(Beginning of Dataset extract)

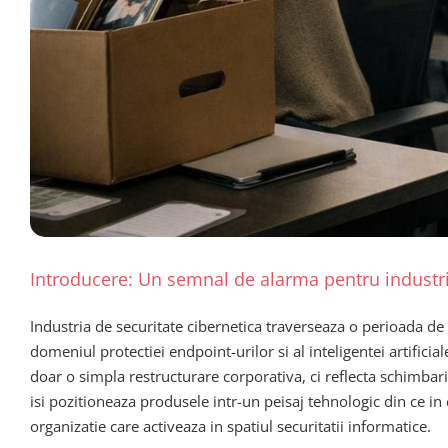
Introducere: Un semnal de alarma pentru industri
Industria de securitate cibernetica traverseaza o perioada d
domeniul protectiei endpoint-urilor si al inteligentei artifici
doar o simpla restructurare corporativa, ci reflecta schimbar
isi pozitioneaza produsele intr-un peisaj tehnologic din ce in
organizatie care activeaza in spatiul securitatii informatice.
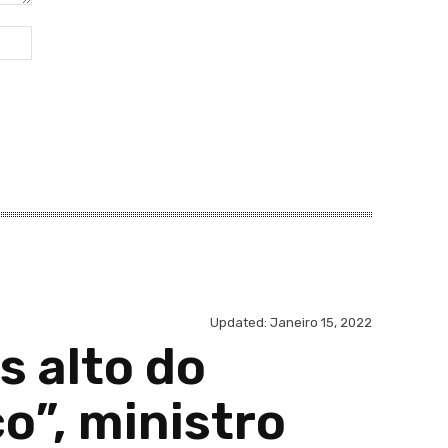
Site:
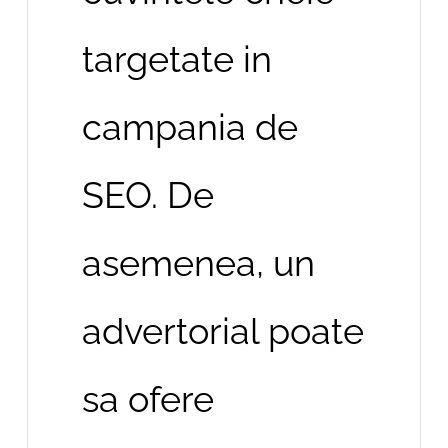
targetate in
campania de
SEO. De
asemenea, un
advertorial poate
sa ofere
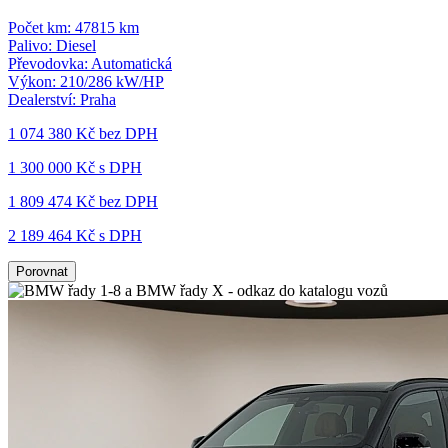
Počet km:
47815 km
Palivo:
Diesel
Převodovka:
Automatická
Výkon:
210/286 kW/HP
Dealerství:
Praha
1 074 380 Kč
bez DPH
1 300 000 Kč s DPH
1 809 474 Kč
bez DPH
2 189 464 Kč s DPH
Porovnat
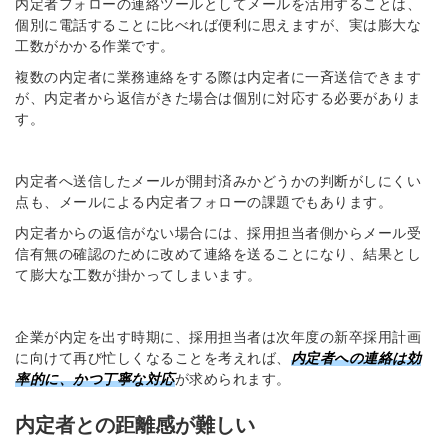
内定者フォローの連絡ツールとしてメールを活用することは、
個別に電話することに比べれば便利に思えますが、実は膨大な
工数がかかる作業です。
複数の内定者に業務連絡をする際は内定者に一斉送信できます
が、内定者から返信がきた場合は個別に対応する必要がありま
す。
内定者へ送信したメールが開封済みかどうかの判断がしにくい
点も、メールによる内定者フォローの課題でもあります。
内定者からの返信がない場合には、採用担当者側からメール受
信有無の確認のために改めて連絡を送ることになり、結果とし
て膨大な工数が掛かってしまいます。
企業が内定を出す時期に、採用担当者は次年度の新卒採用計画
に向けて再び忙しくなることを考えれば、
内定者への連絡は効
率的に、かつ丁寧な対応
が求められます。
内定者との距離感が難しい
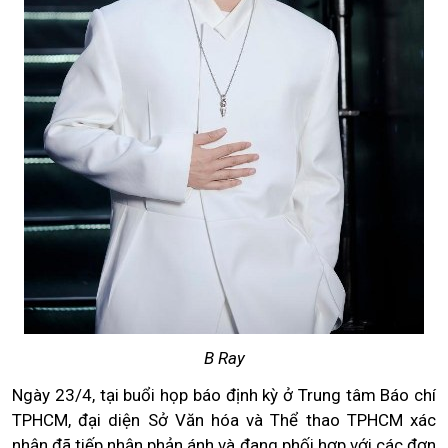
B Ray
Ngày 23/4, tại buổi họp báo định kỳ ở Trung tâm Báo chí
TPHCM, đại diện Sở Văn hóa và Thể thao TPHCM xác
nhận đã tiếp nhận phản ánh và đang phối hợp với các đơn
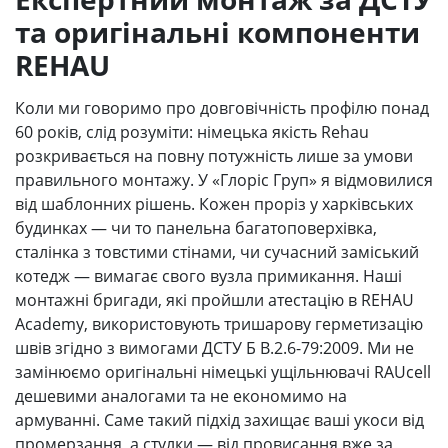
та оригінальні компоненти
REHAU
Коли ми говоримо про довговічність профілю понад
60 років, слід розуміти: німецька якість Rehau
розкривається на повну потужність лише за умови
правильного монтажу. У «Глоріс Груп» я відмовилися
від шаблонних рішень. Кожен проріз у харківських
будинках — чи то панельна багатоповерхівка,
сталінка з товстими стінами, чи сучасний заміський
котедж — вимагає свого вузла примикання. Наші
монтажні бригади, які пройшли атестацію в REHAU
Academy, використовують тришарову герметизацію
швів згідно з вимогами ДСТУ Б В.2.6-79:2009. Ми не
замінюємо оригінальні німецькі ущільнювачі RAUcell
дешевими аналогами та не економимо на
армуванні. Саме такий підхід захищає ваші укоси від
промерзання, а стулки — від провисання вже за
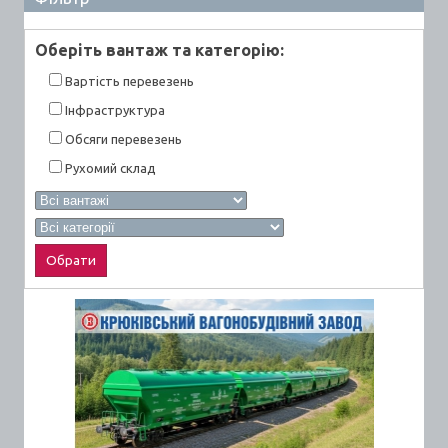
Оберiть вантаж та категорiю:
Вартiсть перевезень
Інфраструктура
Обсяги перевезень
Рухомий склад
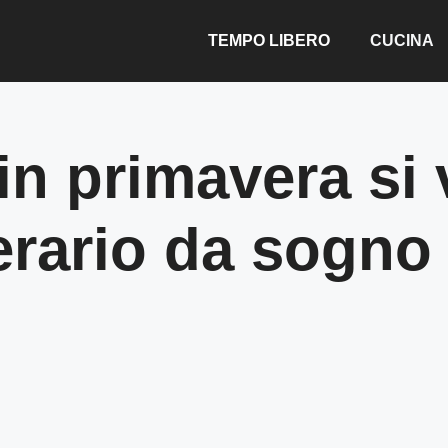
TEMPO LIBERO
CUCINA
in primavera si
inerario da sogno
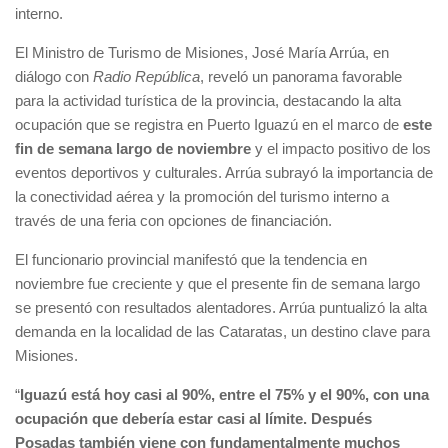
interno.
El Ministro de Turismo de Misiones, José María Arrúa, en
diálogo con
Radio República
, reveló un panorama favorable
para la actividad turística de la provincia, destacando la alta
ocupación que se registra en Puerto Iguazú en el marco de
este
fin de semana largo de noviembre
y el impacto positivo de los
eventos deportivos y culturales. Arrúa subrayó la importancia de
la conectividad aérea y la promoción del turismo interno a
través de una feria con opciones de financiación.
El funcionario provincial manifestó que la tendencia en
noviembre fue creciente y que el presente fin de semana largo
se presentó con resultados alentadores. Arrúa puntualizó la alta
demanda en la localidad de las Cataratas, un destino clave para
Misiones.
“
Iguazú está hoy casi al 90%, entre el 75% y el 90%, con una
ocupación que debería estar casi al límite. Después
Posadas también viene con fundamentalmente muchos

(End of Dataset extract)

Task brief. Reproduce every line of text in the material above word for word, leaving out the pictures.

Solution to the exercise.
Introducere: Un semnal de alarma pentru industri
Industria de securitate cibernetica traverseaza o perioada d
domeniul protectiei endpoint-urilor si al inteligentei artifici
doar o simpla restructurare corporativa, ci reflecta schimbar
isi pozitioneaza produsele intr-un peisaj tehnologic din ce in
organizatie care activeaza in spatiul securitatii informatice.
Site:
targetate in
campania de
SEO. De
asemenea, un
advertorial poate
sa ofere
Počet km:
47815 km
Palivo:
Diesel
Převodovka:
Automatická
Výkon:
210/286 kW/HP
Dealerství:
Praha
1 074 380 Kč
bez DPH
1 300 000 Kč s DPH
1 809 474 Kč
bez DPH
2 189 464 Kč s DPH
Porovnat
内定者フォローの連絡ツールとしてメールを活用することは、
個別に電話することに比べれば便利に思えますが、実は膨大な
工数がかかる作業です。
複数の内定者に業務連絡をする際は内定者に一斉送信できます
が、内定者から返信がきた場合は個別に対応する必要がありま
す。
内定者へ送信したメールが開封済みかどうかの判断がしにくい
点も、メールによる内定者フォローの課題でもあります。
内定者からの返信がない場合には、採用担当者側からメール受
信有無の確認のために改めて連絡を送ることになり、結果とし
て膨大な工数が掛かってしまいます。
企業が内定を出す時期に、採用担当者は次年度の新卒採用計画
に向けて再び忙しくなることを考えれば、
内定者への連絡は効
率的に、かつ丁寧な対応
が求められます。
内定者との距離感が難しい
B Ray
Ngày 23/4, tại buổi họp báo định kỳ ở Trung tâm Báo chí
TPHCM, đại diện Sở Văn hóa và Thể thao TPHCM xác
nhận đã tiếp nhận phản ánh và đang phối hợp với các đơn
та оригінальні компоненти
REHAU
Коли ми говоримо про довговічність профілю понад
60 років, слід розуміти: німецька якість Rehau
розкривається на повну потужність лише за умови
правильного монтажу. У «Глоріс Груп» я відмовилися
від шаблонних рішень. Кожен проріз у харківських
будинках — чи то панельна багатоповерхівка,
сталінка з товстими стінами, чи сучасний заміський
котедж — вимагає свого вузла примикання. Наші
монтажні бригади, які пройшли атестацію в REHAU
Academy, використовують тришарову герметизацію
швів згідно з вимогами ДСТУ Б В.2.6-79:2009. Ми не
замінюємо оригінальні німецькі ущільнювачі RAUcell
дешевими аналогами та не економимо на
армуванні. Саме такий підхід захищає ваші укоси від
промерзання, а стулки — від провисання вже за
Оберiть вантаж та категорiю:
Вартiсть перевезень
Інфраструктура
Обсяги перевезень
Рухомий склад
TEMPO LIBERO
CUCINA
in primavera si
inerario da sogno
interno.
El Ministro de Turismo de Misiones, José María Arrúa, en
diálogo con
Radio República
, reveló un panorama favorable
para la actividad turística de la provincia, destacando la alta
ocupación que se registra en Puerto Iguazú en el marco de
este
fin de semana largo de noviembre
y el impacto positivo de los
eventos deportivos y culturales. Arrúa subrayó la importancia de
la conectividad aérea y la promoción del turismo interno a
través de una feria con opciones de financiación.
El funcionario provincial manifestó que la tendencia en
noviembre fue creciente y que el presente fin de semana largo
se presentó con resultados alentadores. Arrúa puntualizó la alta
demanda en la localidad de las Cataratas, un destino clave para
Misiones.
“
Iguazú está hoy casi al 90%, entre el 75% y el 90%, con una
ocupación que debería estar casi al límite. Después
Posadas también viene con fundamentalmente muchos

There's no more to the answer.